Task details:
Show each line from the records below in which the word "criatura" occurs.

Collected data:
BEGIN
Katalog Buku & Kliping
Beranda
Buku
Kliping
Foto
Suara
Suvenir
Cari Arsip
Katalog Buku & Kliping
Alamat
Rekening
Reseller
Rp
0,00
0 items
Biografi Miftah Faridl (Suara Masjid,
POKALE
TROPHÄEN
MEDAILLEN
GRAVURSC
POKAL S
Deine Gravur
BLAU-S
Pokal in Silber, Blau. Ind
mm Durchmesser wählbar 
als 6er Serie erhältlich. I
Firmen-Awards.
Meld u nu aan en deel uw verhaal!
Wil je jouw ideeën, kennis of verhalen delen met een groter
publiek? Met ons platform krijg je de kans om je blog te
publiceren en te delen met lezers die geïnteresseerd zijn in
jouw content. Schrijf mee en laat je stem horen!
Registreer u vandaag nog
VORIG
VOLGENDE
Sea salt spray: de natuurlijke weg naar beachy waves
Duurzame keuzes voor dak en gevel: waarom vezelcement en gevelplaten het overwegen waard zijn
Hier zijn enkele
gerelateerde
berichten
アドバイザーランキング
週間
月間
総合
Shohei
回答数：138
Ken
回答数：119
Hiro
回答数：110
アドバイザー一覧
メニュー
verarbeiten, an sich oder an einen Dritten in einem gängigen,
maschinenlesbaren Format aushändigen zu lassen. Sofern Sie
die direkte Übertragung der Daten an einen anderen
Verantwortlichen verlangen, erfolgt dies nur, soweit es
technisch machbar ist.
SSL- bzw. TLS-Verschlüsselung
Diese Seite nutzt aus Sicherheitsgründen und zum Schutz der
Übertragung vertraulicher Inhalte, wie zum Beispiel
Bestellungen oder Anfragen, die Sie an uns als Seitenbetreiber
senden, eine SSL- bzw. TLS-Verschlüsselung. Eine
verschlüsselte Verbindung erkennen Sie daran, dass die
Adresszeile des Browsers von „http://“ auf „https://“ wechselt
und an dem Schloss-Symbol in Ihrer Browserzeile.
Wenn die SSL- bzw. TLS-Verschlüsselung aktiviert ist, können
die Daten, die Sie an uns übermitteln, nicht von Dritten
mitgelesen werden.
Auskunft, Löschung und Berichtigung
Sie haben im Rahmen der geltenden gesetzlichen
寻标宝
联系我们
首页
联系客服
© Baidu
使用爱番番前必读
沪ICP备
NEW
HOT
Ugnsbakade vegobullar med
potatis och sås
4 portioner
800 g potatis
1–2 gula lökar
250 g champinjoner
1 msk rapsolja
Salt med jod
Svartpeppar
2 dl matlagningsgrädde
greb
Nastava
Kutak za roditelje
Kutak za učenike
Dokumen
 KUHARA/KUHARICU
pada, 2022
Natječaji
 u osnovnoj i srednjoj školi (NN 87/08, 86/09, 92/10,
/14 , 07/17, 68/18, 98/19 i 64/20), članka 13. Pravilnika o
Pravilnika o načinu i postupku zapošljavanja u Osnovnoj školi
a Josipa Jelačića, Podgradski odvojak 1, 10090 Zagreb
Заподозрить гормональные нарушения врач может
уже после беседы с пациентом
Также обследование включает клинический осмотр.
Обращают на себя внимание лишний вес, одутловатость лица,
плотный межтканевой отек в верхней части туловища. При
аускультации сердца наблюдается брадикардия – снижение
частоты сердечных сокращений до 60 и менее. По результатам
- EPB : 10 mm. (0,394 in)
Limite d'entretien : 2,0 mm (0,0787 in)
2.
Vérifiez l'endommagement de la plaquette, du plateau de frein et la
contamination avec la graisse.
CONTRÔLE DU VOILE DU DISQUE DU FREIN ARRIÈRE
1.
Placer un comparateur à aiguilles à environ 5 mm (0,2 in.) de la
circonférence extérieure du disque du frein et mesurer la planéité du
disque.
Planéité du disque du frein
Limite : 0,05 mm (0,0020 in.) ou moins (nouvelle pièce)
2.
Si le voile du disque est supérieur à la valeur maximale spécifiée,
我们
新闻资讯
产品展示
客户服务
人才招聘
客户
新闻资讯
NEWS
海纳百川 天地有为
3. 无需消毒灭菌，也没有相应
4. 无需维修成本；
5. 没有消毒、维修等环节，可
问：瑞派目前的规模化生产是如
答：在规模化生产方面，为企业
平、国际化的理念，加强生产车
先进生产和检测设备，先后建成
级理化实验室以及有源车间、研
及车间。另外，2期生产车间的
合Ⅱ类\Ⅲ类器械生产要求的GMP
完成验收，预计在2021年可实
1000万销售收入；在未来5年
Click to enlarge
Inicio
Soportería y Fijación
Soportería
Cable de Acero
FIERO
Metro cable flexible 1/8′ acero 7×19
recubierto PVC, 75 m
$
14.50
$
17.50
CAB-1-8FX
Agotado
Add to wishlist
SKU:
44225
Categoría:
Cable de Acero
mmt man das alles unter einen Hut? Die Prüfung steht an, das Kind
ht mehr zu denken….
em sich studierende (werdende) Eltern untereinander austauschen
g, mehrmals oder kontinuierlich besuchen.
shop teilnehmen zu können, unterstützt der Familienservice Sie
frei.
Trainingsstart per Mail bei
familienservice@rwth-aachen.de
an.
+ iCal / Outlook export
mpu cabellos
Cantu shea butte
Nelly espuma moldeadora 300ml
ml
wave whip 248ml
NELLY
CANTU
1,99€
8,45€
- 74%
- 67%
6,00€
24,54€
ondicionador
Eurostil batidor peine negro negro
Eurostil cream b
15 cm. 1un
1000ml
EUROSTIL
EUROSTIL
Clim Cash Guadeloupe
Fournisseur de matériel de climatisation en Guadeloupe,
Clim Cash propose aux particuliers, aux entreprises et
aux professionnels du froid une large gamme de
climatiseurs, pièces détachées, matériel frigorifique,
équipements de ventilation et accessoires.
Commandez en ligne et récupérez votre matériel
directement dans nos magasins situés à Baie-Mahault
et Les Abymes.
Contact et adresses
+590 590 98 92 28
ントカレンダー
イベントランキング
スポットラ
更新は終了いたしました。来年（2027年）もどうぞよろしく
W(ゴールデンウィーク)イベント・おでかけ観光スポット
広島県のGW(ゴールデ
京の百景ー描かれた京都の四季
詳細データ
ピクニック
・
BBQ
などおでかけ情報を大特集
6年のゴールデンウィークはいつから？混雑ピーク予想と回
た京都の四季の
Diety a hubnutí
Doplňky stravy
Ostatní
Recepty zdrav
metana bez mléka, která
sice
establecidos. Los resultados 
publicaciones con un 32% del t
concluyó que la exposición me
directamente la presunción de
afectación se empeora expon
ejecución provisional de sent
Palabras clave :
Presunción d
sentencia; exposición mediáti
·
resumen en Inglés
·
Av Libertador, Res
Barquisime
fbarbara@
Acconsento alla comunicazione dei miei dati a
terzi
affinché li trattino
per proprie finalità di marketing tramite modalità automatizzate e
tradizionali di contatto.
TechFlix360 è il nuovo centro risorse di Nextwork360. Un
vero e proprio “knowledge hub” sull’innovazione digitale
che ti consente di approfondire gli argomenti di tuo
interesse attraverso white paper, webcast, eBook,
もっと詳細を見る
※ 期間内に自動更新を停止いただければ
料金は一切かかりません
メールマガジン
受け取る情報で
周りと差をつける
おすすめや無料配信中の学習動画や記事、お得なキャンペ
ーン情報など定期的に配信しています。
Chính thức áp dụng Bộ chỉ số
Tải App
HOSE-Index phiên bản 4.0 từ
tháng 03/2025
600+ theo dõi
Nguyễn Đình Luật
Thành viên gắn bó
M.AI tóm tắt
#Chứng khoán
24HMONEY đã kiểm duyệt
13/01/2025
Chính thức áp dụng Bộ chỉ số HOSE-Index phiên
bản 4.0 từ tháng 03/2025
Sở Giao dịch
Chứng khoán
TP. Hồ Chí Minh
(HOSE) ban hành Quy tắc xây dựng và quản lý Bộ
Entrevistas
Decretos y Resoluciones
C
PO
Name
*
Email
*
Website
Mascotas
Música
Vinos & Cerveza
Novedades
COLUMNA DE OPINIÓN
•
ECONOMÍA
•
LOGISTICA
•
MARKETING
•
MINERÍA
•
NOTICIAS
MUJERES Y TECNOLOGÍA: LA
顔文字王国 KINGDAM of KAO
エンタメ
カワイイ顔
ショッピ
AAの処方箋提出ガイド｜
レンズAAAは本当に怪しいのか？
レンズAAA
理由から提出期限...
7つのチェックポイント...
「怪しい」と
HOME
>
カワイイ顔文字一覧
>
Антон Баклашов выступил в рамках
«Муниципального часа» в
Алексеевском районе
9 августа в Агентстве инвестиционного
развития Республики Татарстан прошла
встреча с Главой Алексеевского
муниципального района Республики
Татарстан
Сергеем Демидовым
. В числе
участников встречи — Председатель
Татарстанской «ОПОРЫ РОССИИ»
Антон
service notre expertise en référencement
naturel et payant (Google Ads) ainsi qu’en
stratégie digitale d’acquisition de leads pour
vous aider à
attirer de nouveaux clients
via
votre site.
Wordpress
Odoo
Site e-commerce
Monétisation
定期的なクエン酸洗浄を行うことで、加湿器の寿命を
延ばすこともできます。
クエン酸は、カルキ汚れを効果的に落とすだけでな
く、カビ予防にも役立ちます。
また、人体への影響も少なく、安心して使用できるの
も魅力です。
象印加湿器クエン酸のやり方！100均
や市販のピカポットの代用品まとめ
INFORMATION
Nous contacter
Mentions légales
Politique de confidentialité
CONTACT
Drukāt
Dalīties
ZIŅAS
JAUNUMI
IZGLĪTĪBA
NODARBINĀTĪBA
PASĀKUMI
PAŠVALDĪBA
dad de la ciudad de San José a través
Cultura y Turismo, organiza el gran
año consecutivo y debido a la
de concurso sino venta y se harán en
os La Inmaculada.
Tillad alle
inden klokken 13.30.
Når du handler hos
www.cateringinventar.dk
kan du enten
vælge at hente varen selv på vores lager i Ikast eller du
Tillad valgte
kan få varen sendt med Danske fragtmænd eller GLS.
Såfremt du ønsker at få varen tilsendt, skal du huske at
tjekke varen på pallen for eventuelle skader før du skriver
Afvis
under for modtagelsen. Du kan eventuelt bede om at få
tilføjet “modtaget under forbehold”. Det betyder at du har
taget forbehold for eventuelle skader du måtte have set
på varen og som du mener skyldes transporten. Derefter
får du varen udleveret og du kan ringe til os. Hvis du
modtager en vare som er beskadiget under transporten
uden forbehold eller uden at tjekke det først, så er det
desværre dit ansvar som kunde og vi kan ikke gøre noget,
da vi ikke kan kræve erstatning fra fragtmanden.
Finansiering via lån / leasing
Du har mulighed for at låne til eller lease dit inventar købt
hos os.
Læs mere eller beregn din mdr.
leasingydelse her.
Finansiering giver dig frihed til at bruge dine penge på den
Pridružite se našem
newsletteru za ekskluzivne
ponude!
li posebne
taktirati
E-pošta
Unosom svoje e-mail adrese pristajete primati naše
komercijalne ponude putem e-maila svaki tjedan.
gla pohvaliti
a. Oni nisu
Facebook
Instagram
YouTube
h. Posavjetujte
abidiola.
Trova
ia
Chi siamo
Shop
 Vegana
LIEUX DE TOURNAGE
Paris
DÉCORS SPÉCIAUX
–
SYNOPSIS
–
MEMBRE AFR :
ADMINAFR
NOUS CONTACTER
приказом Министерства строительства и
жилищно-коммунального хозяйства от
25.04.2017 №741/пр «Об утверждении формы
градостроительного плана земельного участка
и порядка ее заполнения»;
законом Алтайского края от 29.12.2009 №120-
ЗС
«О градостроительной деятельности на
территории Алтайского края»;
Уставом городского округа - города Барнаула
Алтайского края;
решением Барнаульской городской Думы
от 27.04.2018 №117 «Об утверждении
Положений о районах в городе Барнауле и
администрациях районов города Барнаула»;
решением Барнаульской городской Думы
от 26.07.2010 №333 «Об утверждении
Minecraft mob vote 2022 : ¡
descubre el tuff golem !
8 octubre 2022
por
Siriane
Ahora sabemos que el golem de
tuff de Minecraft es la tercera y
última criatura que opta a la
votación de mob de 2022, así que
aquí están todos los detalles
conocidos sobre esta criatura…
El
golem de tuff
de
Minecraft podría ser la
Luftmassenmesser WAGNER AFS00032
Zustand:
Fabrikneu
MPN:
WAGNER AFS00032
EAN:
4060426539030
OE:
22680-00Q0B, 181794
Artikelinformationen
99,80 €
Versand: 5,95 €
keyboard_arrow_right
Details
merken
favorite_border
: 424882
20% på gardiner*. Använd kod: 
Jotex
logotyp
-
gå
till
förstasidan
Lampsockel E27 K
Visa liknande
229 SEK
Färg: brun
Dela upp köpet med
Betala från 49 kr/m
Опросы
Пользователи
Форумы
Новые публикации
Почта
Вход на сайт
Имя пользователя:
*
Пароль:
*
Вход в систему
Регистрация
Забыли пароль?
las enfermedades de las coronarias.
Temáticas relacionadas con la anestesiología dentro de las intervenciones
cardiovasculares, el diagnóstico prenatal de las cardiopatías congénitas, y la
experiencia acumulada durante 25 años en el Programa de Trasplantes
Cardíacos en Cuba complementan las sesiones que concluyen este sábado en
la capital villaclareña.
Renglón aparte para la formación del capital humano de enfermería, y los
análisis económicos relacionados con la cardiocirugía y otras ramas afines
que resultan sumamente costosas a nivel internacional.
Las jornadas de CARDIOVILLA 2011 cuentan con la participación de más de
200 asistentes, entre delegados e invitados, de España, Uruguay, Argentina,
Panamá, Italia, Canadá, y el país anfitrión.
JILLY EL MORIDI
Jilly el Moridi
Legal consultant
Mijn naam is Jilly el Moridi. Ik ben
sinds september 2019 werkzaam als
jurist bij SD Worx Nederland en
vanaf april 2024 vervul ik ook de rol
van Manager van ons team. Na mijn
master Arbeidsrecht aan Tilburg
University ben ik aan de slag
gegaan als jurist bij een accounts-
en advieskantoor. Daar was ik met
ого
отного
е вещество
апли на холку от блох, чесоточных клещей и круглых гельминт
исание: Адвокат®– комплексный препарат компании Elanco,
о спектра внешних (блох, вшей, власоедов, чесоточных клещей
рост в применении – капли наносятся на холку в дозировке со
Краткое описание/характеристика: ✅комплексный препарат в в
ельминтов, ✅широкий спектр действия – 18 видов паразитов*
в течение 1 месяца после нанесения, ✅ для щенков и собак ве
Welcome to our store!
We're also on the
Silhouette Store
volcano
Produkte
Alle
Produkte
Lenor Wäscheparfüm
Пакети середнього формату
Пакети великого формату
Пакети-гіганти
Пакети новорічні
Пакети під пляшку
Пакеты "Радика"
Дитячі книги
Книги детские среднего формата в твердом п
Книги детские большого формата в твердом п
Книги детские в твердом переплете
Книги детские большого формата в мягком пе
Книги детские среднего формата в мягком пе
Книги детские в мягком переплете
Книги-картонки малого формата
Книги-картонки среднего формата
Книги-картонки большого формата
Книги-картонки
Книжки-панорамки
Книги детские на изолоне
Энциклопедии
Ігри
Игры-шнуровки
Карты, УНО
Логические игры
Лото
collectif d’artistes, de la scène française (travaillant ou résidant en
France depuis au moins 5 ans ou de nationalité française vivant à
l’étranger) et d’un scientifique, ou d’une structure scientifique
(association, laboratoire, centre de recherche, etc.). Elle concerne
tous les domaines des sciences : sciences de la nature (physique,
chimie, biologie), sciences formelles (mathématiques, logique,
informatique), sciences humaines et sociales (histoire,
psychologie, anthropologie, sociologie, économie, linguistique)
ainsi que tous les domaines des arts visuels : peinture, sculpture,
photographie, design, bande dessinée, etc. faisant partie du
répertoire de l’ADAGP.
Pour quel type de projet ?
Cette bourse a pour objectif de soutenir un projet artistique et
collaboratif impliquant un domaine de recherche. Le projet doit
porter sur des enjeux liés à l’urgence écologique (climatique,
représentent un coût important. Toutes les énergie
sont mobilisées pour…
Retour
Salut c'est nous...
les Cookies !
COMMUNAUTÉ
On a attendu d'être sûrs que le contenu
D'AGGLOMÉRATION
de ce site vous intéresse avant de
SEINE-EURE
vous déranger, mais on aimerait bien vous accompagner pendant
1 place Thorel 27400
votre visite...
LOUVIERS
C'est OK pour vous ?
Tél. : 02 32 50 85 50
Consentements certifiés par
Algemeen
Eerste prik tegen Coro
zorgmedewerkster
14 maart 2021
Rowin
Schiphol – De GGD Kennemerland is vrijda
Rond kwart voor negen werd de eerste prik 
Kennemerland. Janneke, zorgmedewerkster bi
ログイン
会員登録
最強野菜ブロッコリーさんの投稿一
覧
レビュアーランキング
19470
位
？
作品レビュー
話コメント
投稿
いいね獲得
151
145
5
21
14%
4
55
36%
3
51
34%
END
Response to the exercise:
última criatura que opta a la
conocidos sobre esta criatura…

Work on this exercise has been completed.